> _TASK PROMPT_:
List every person named in the excerpt below, giving each person once under their fullest name.

++++ EXCERPT PROVIDED ++++

So what if Saddam was in power?
So I will poll about this would you with current knowledge of WMD and Iraqi nationalism still support the invasion?

Article Last Updated: 9/11/2004 07:51 AM
Bush: If Kerry had his way, Saddam would be in power
Challenger says: "Dick Cheney crossed the line earlier this week, so it's no shock that George Bush is following his lead today"
By Pete Yost
The Associated Press

Salt Lake Tribune
President Bush, center, rallies the crowd with Sen. Zell Miller, D-Ga., left, and Sen. Mike DeWine, R-Ohio, during an impromptu campaign stop in Ironton, Ohio, Friday, Sept. 10, 2004. (AP Photo/Charles Dharapak)
PORTSMOUTH, Ohio - In a harsh new attack on rival John Kerry, President Bush said Friday that if the Democratic presidential candidate ''had his way,'' Saddam Hussein would be running Iraq and threatening the safety of other nations.
Campaigning with Democratic Sen. Zell Miller, who praised Bush for ''never wavering, never waffling,'' the president urged thousands of cheering supporters in Huntington, W.Va., to get new voters on the rolls before Election Day. Registered Democrats outnumber Republicans 2-to-1 in West Virginia.

++++ PROVIDED INFORMATION ++++

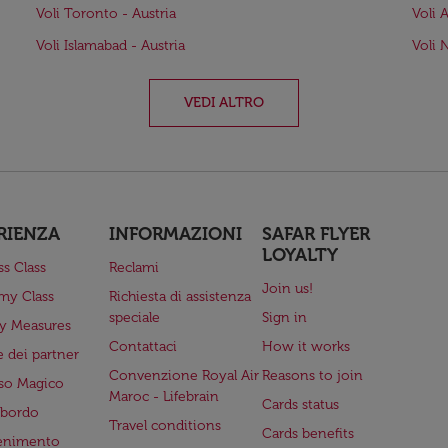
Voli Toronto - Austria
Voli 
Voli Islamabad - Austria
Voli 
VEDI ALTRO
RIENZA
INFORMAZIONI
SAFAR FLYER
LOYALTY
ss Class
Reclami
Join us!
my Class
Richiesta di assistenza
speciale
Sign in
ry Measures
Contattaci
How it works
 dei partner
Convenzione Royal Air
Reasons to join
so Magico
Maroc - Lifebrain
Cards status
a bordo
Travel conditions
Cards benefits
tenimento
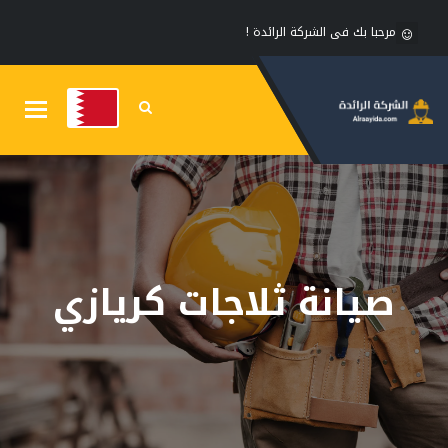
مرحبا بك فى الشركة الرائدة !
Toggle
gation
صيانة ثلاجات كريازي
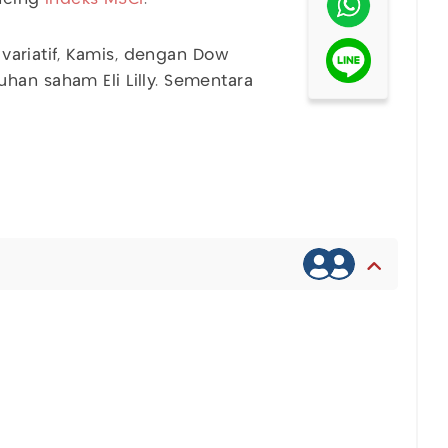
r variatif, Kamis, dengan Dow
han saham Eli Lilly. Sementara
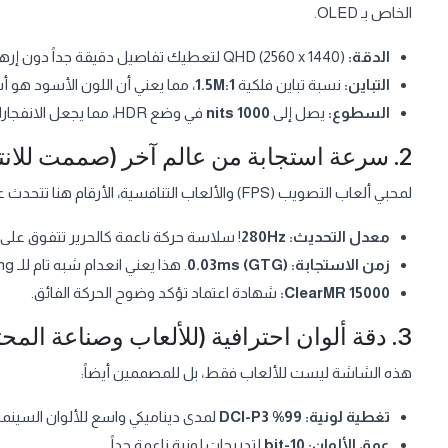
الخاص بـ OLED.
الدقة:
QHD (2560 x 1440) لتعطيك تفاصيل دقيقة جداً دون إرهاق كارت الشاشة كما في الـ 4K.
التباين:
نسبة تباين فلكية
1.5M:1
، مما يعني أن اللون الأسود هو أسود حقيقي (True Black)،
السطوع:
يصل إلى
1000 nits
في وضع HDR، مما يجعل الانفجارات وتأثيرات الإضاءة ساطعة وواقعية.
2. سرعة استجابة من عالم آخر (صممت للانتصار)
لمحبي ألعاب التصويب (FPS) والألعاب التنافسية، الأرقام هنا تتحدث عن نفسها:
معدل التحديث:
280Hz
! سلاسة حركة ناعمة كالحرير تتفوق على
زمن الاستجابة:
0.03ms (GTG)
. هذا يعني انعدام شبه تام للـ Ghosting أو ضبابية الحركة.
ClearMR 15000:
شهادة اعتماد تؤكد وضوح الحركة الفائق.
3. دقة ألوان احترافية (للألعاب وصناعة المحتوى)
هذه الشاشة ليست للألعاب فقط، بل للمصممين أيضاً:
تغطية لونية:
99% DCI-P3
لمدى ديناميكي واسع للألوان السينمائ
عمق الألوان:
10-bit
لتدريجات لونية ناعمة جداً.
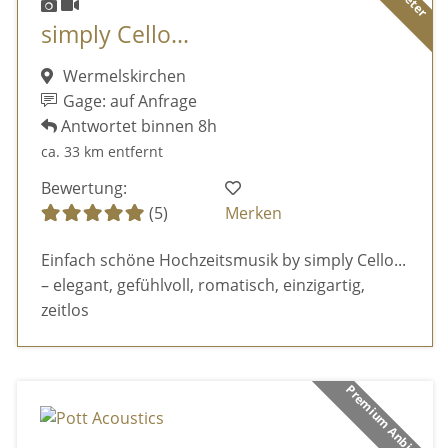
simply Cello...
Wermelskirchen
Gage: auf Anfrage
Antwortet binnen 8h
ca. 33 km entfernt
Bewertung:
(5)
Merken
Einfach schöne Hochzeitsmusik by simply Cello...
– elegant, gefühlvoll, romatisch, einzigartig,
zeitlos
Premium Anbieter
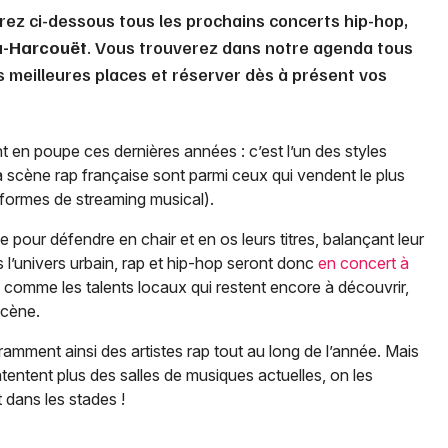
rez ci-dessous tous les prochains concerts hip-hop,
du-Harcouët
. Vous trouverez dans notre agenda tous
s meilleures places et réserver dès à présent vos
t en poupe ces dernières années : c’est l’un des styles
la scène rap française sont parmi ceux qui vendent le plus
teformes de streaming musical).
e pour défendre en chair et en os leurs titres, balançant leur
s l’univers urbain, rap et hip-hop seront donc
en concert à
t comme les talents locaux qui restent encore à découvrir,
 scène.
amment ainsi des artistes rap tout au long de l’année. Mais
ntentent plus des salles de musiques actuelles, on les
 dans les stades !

++++

> _EXERCISE RESULT_:
Saddam Hussein
George Bush
John Kerry
Dick Cheney
Pete Yost
Zell Miller
Mike DeWine
Charles Dharapak